The subtitle of the book is "Exploring the Diverse Cuisines of Turkey," which they did by getting off the beaten track, dropping into villages to see what might be cooking, winding up with recipes and often invitations to eat, because Turkish people take pride in their hospitality.
Eckhardt, shown here with Hagerman, describes their book as "a little bit of a love letter to Turkey." Apart from Istanbul, the book concentrates on eastern Turkey, which offers a rich variety of cuisines and is visited by few tourists.
This area is in the limelight now, because Hatay province in southeastern Turkey has just been honored for its cuisine by UNESCO. The Hatay Metropolitan Municipality (Antakya) is now a Creative City for gastronomy along with Gaziantep, also in southeastern Turkey, which was honored in 2015.
Hatay has a pronounced meze culture and a penchant for chile-laden foods, Eckhardt said at a book-signing and cooking demo at Melissa's Produce. An example of both is this zesty olive salad with tomatoes.
The salad in the photo is my homemade version. It was easy and required only inexpensive, readily available ingredients, which is true of many recipes in the book.
This spicy egg salad, also from Hatay, is even easier, composed of just five ingredients, two of which are olive oil and salt. The others are hard-boiled eggs, crushed red pepper flakes and flat-leaf parsley.
Melissa's chefs prepared the salad in the photo. It was so good I couldn't stop eating it.
This version is from Hatay, where it is seasoned generously with a leading product of the area, pomegranate molasses. There, it is often served with an omelet, Eckhardt says in the book, or with preserved grape leaves for wrapping. I substituted crunchy romaine leaves (above), and that was good too.
Turkey is a land of regional cuisines with immense variations, Eckhardt pointed out. One area might focus on lamb, another on beef and dairy products. On the Black Sea Coast, anchovies are revered.
"We were eating foods on the Black Sea that we had never eaten in other parts of Turkey," Eckhardt said. Corn is fundamental there, especially dried corn.
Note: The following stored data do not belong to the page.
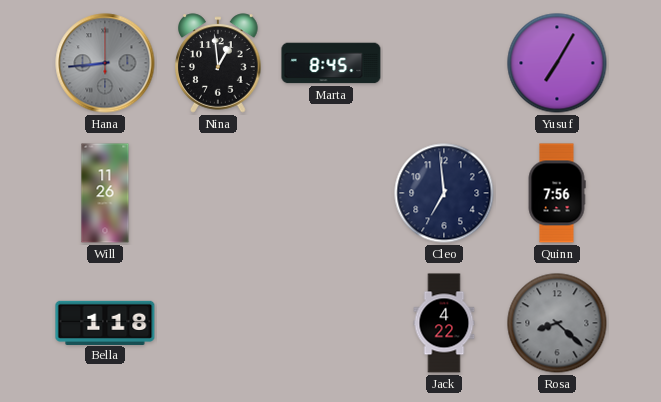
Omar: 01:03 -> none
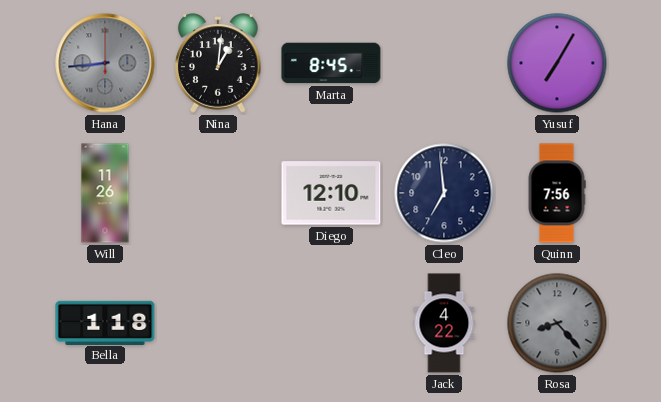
Nina: 12:59 -> 1:01
Diego: none -> 12:10
Rosa: 8:22 -> 8:23
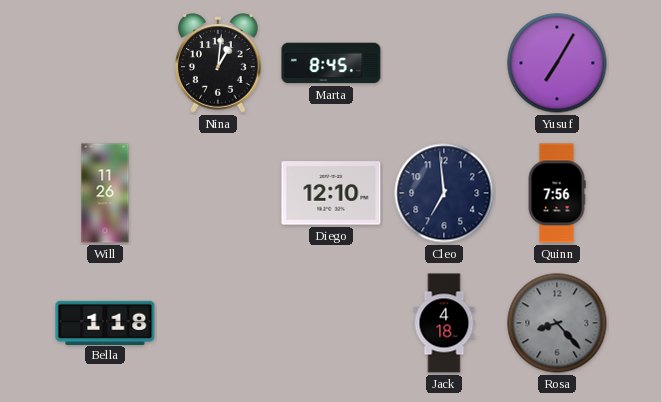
Hana: 8:44 -> none
Jack: 4:22 -> 4:18
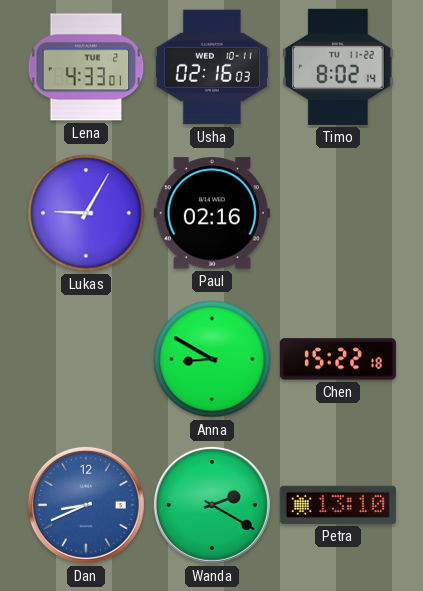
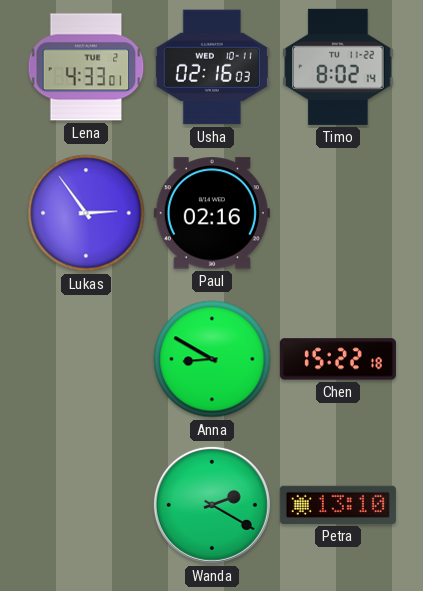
Lukas: 9:05 -> 2:54
Dan: 8:41 -> none
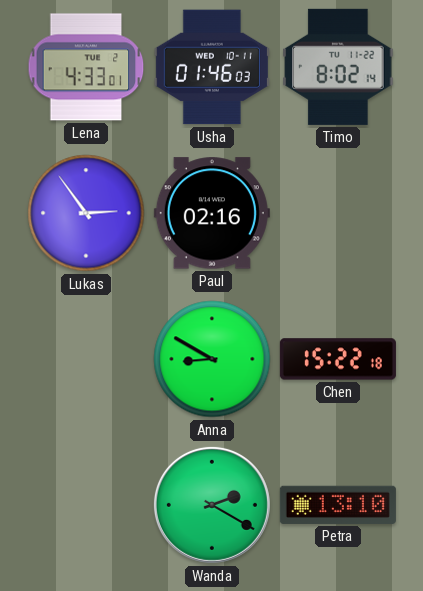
Usha: 02:16 -> 01:46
This Black Sea salad combines fresh corn with eggplant, bell peppers, parsley and dill.
Eckhardt and Hagerman have been fascinated by Turkey for 20 years. Eckhardt has studied Turkish, and Hagerman said he speaks a little. They researched through repeated road trips, coming up with recipes never before published in English. "I want people to come away with the idea of what Turkish food really is," Eckhardt said.
BULGUR & HERB SALAD
From "Istanbul and Beyond"
1 cup fine bulgur
2 teaspoons sweet or hot Turkish red pepper paste
2 teaspoons tomato paste
2 scallions, white and green parts, thinly sliced
1 packed cup finely chopped flat-leaf parsley
1/2 packed cup finely chopped fresh mint
2 tablespoons plus 2 teaspoons pomegranate molasses, or to taste
1 tablespoon plus 2 teaspoons olive oil
1/4 teaspoon fine sea salt
Turkish or other crushed red pepper flakes, optional
For serving: crisp lettuce leaves, preserved grape leaves (rinsed, soaked at least 2 hours in several changes of cold water, rinsed again and patted dry) and/or lavash or other flatbread
Place the bulgur in a medium bowl, add cool water to cover, and swish the grains with your fingers. Tilt the bowl to drain off the water, and repeat until the water remains clear. Drain thoroughly and set aside for 30 minutes.
Add the pepper and tomato pastes to the bulgur and work into the grains using a spoon or fingers (wearing latex gloves). Pick up a handful of bulgur and rub the grains between your palms, letting them fall into the bowl. Repeat. After 2 or 3 minutes, the bulgur should be crimson.
Continue to massage the bulgur, now adding cold water 1 teaspoon at a time. Test for doneness by squeezing a clump of bulgur between your palm and fingers; it should hold its shape when released. The grains should be al dente, soft on the outside with some resistance within.
Add the scallions, parsley and mint. Mix with a fork or with your hands, lightly crushing the grains and herbs together. Add the pomegranate molasses and olive oil and mix gently.
Taste the salad, add salt and more pomegranate molasses by the 1/2 teaspoon if needed. If the salad isn't spicy enough for your taste, add red pepper flakes 1 teaspoon at a time.
Set the salad aside at room temperature for 1 to 4 hours before serving, or cover and refrigerate for up to 24 hours. Serve at room temperature, with the accompaniments suggested.
Makes 8 servings as a meze or 4 as a side dish.